Closed shoubhik closed 7 years ago
Looking at the latest code, it seems that whenever Dataframe is created backed by MapDB, it creates a temp DB file. The temp files get deleted whenever the JVM shuts down.
However, there are many use cases where one would like to deserialize a large dataset into a disk backed map. Then they may later try out multiple algorithms on that dataframe. This is especially helpful during experimentation phase if the input dataset takes long to translate into a Dataframe.
What are you thought? If implemented what should the design look like? I can contribute this features if it makes sense.
What you describing makes sense but unfortunately it is not currently supported. A way around it would be to store the records externally from the Dataframe and then read them and load them back to the Dataframe when necessary.

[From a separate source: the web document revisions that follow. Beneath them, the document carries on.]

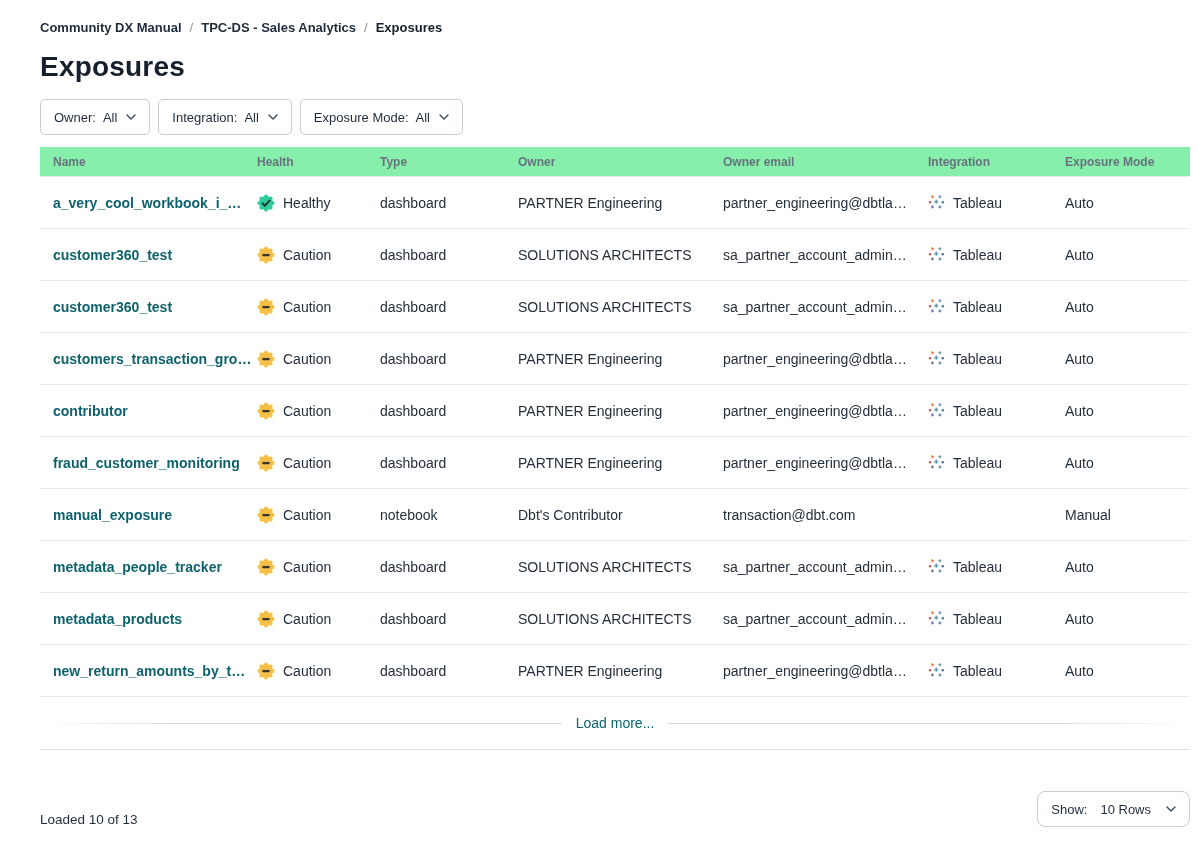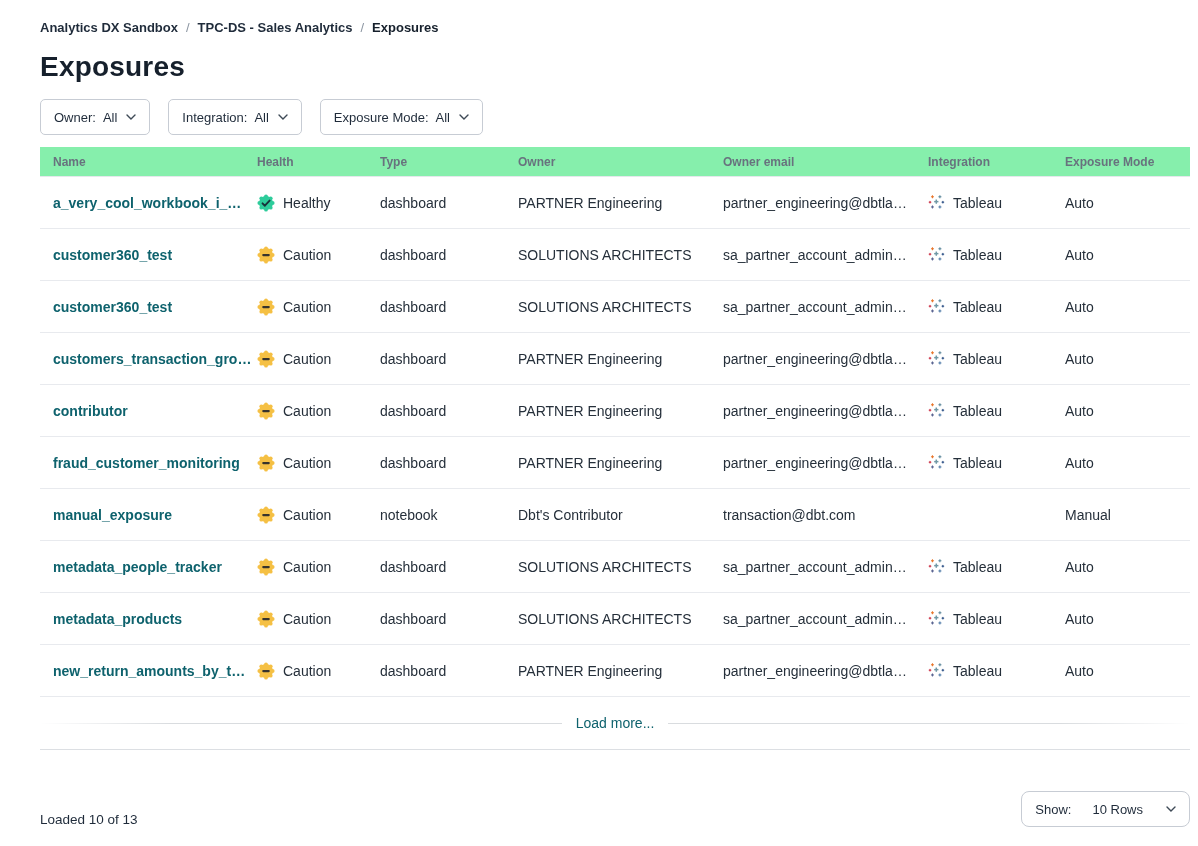--- a/index.html
+++ b/index.html
@@ -10,21 +10,21 @@
   
   .breadcrumb { display:flex; align-items:center; gap:8px; font-size:13px; font-weight:700; color:#1f2b3a; }
   .crumb { cursor:pointer; }
   .crumb-sep { color:#8b95a1; font-weight:400; }
   .crumb-last { color:#16202c; }
 
   
   .page-title { margin-top:16px; font-size:28px; font-weight:700; color:#16202c; letter-spacing:0.2px; }
 
   
-  .filters { display:flex; gap:18px; margin-top:16px; }
+  .filters { display:flex; gap:8px; margin-top:16px; }
   .filter-btn { display:inline-flex; align-items:center; gap:7px; border:1px solid #c7ccd4; border-radius:5px;
                 background:#fff; padding:0 13px; height:36px; font-size:13px; color:#1f2b3a; cursor:pointer; }
   .filter-btn .f-label { font-weight:400; }
   .filter-btn .f-value { font-weight:400; }
   .chev { display:inline-flex; margin-left:2px; }
 
   
   .table { margin-top:12px; width:1150px; }
   .thead, .tr { display:grid; grid-template-columns:204px 123px 138px 205px 205px 137px 1fr;
                 padding-left:13px; align-items:center; }
@@ -42,30 +42,30 @@
   .lm-line { flex:1; height:1px; }
   .lm-line.left  { background:linear-gradient(to right, rgba(217,220,223,0), #d9dcdf 25%); }
   .lm-line.right { background:linear-gradient(to left,  rgba(217,220,223,0), #d9dcdf 25%); }
   .load-more-link { color:#0e626d; font-size:14px; margin:0 14px; cursor:pointer; }
 
   .bottom-divider { height:1px; background:#dcdfe3; }
 
   
   .footer { display:flex; justify-content:space-between; align-items:flex-end; margin-top:41px; }
   .loaded-count { font-size:13.5px; color:#1f2b3a; }
-  .show-btn { display:inline-flex; align-items:center; gap:21px; border:1px solid #c7ccd4; border-radius:8px;
+  .show-btn { display:inline-flex; align-items:center; gap:13px; border:1px solid #c7ccd4; border-radius:8px;
               background:#fff; height:36px; padding:0 13px; font-size:13px; color:#1f2b3a; cursor:pointer; }
 </style>
 </head>
 <body>
 
 <div class="container">
 
   <div class="breadcrumb">
-    <span class="crumb">Analytics DX Sandbox</span>
+    <span class="crumb">Community DX Manual</span>
     <span class="crumb-sep">/</span>
     <span class="crumb">TPC-DS - Sales Analytics</span>
     <span class="crumb-sep">/</span>
     <span class="crumb crumb-last">Exposures</span>
   </div>
 
   <h1 class="page-title">Exposures</h1>
 
   <div class="filters">
     <button class="filter-btn">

Adding the feature is not that straightforward, I'll need to check out the design as you said. I'll keep you posted.
This feature is implemented in the experimental branch. It will be released on version 0.8.0.
All the tests passed and the feature was added to the develop branch. A stable release is expected within a couple of weeks.
How do I serialize a dataframe efficiently (records in bulk) onto the disk, with mapdb. My use case is, I have a large dataset for text classification, it takes a long time to deserialize and tokenize the text. I want to try out multiple experiments, without having to do tokenization again to convert to Record instances.